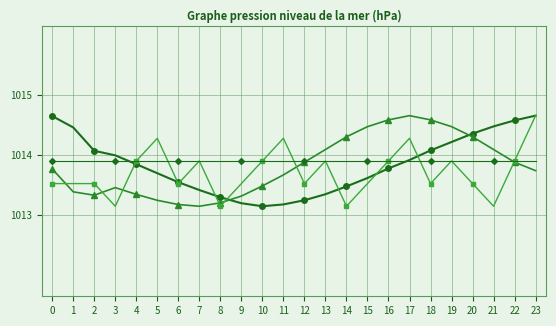

How many lines are shown in the chart?

4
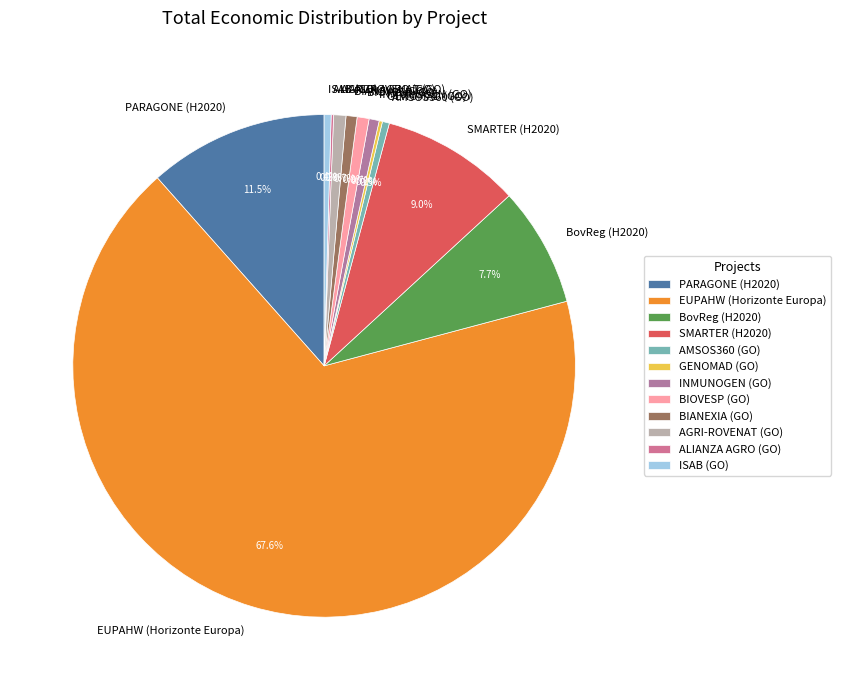

Do BovReg (H2020) and AGRI-ROVENAT (GO) together represent more than half of the pie?

No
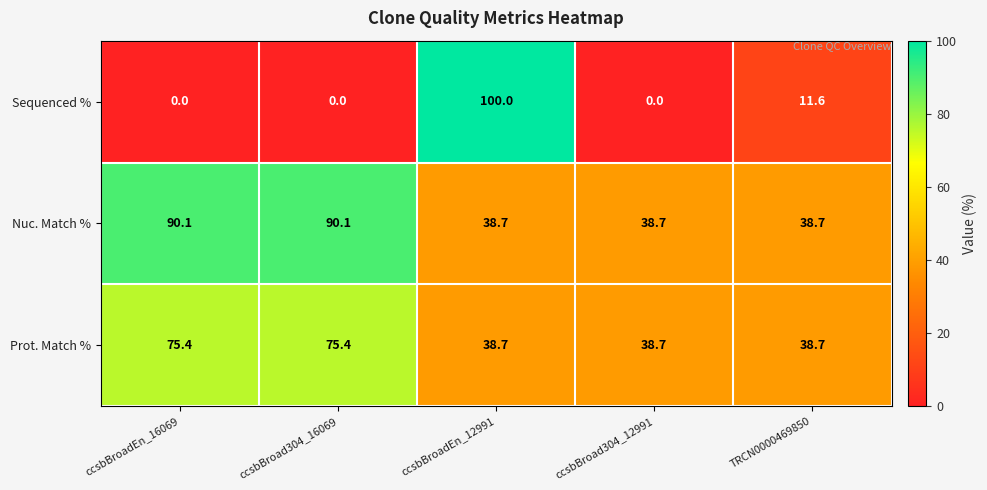

How many data points does each series have?

5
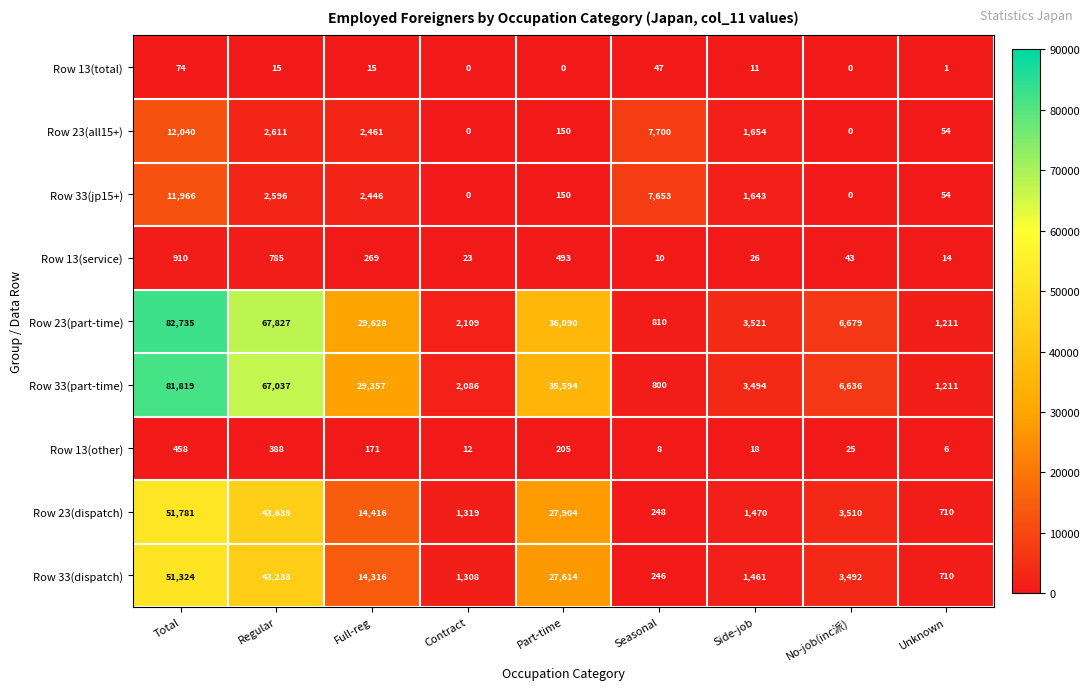

Count the number of data series in this chart.

9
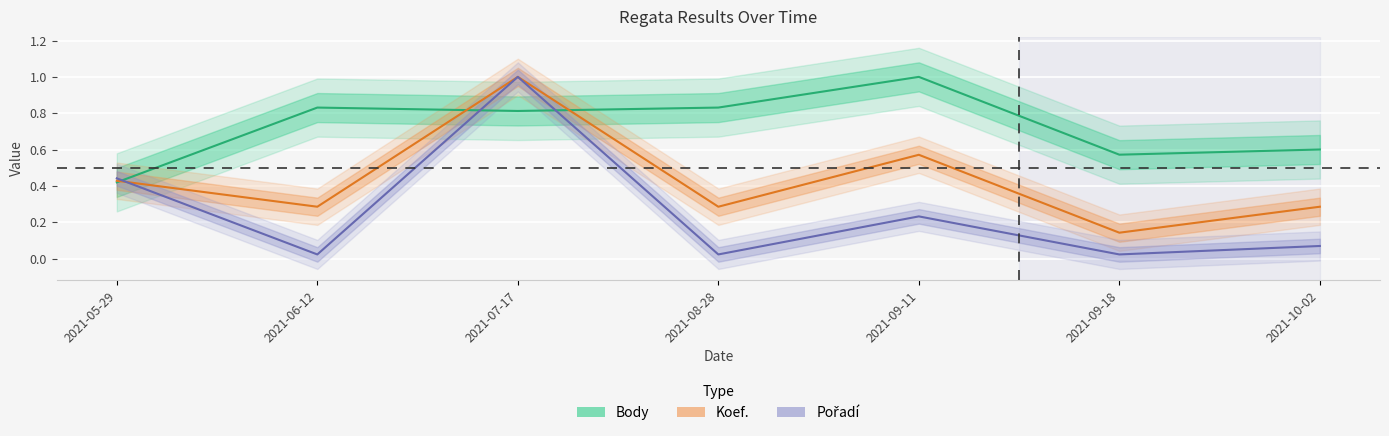

True or false: Body and Koef. cross at least once.

True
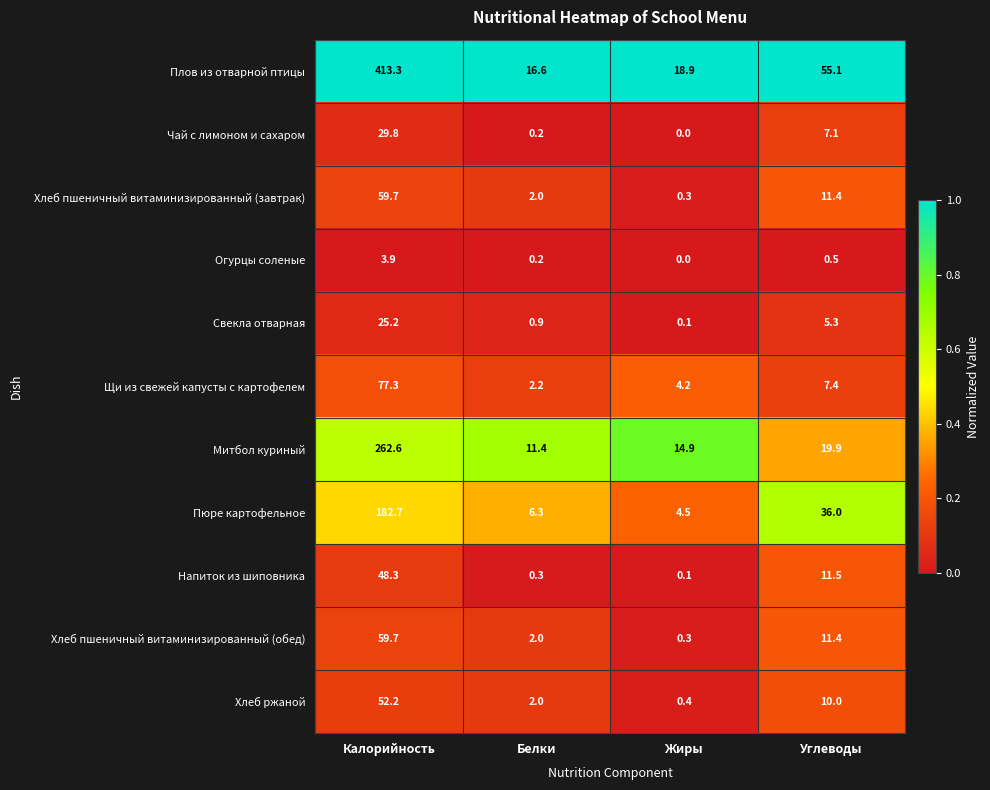

The Хлеб пшеничный витаминизированный (обед) series shows 2.0 at Белки. True or false?

True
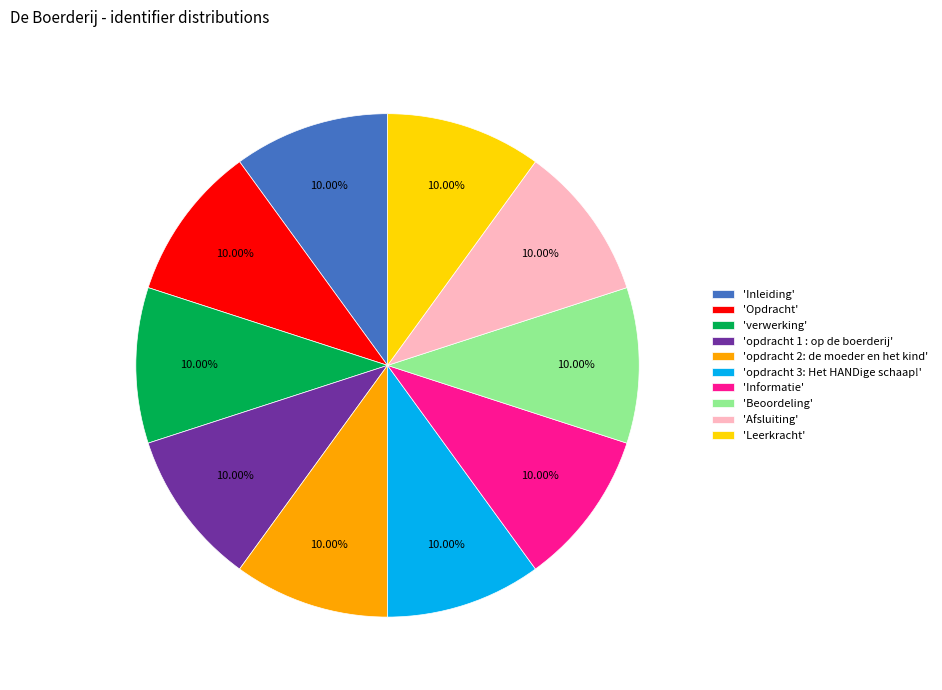

What is the ratio of the value at 'Beoordeling' to the value at 'Inleiding'?

1.0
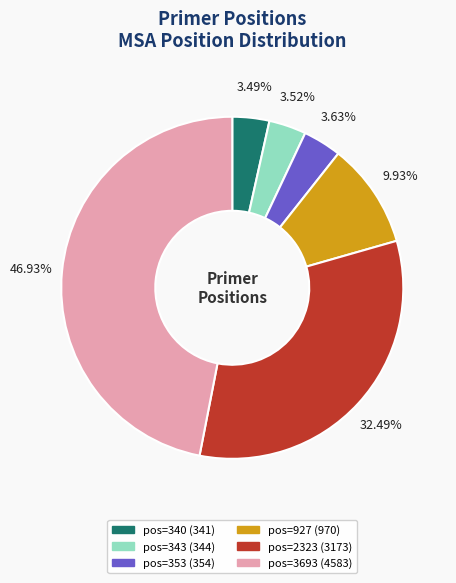

Is there a majority slice in this chart?

No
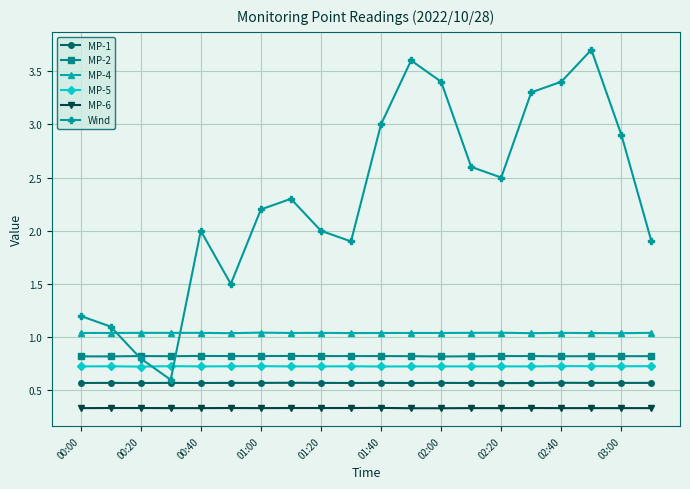

What is the smallest value displayed?

0.3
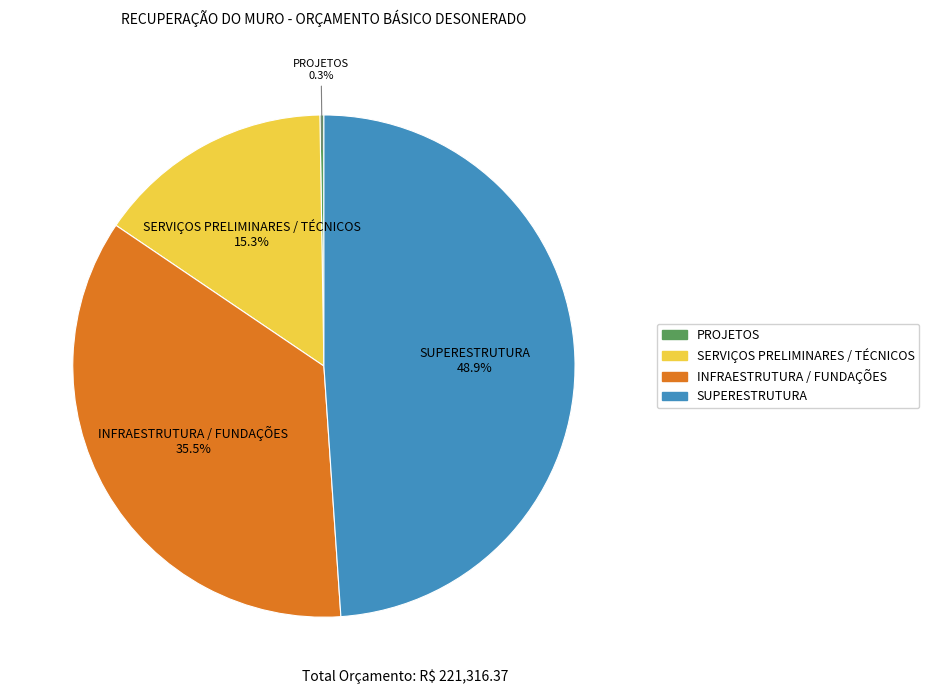

How much of the chart is everything except INFRAESTRUTURA / FUNDAÇÕES?

64.5%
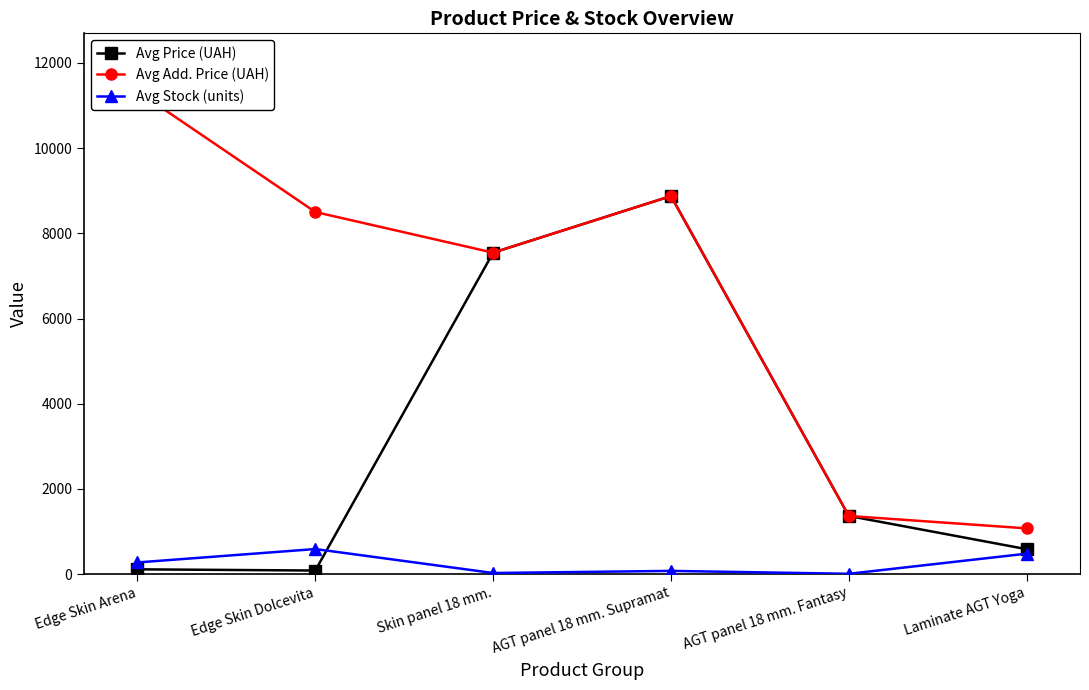

The Avg Price (UAH) series shows 193.8 at Laminate AGT Yoga. True or false?

False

**Job item:** Copy every line of the records above word for word, omitting the picture markers.

**Output below:**
How many lines are shown in the chart?

4

Do BovReg (H2020) and AGRI-ROVENAT (GO) together represent more than half of the pie?

No

How many data points does each series have?

5

Count the number of data series in this chart.

9

True or false: Body and Koef. cross at least once.

True

The Хлеб пшеничный витаминизированный (обед) series shows 2.0 at Белки. True or false?

True

What is the ratio of the value at 'Beoordeling' to the value at 'Inleiding'?

1.0

Is there a majority slice in this chart?

No

What is the smallest value displayed?

0.3

How much of the chart is everything except INFRAESTRUTURA / FUNDAÇÕES?

64.5%

The Avg Price (UAH) series shows 193.8 at Laminate AGT Yoga. True or false?

False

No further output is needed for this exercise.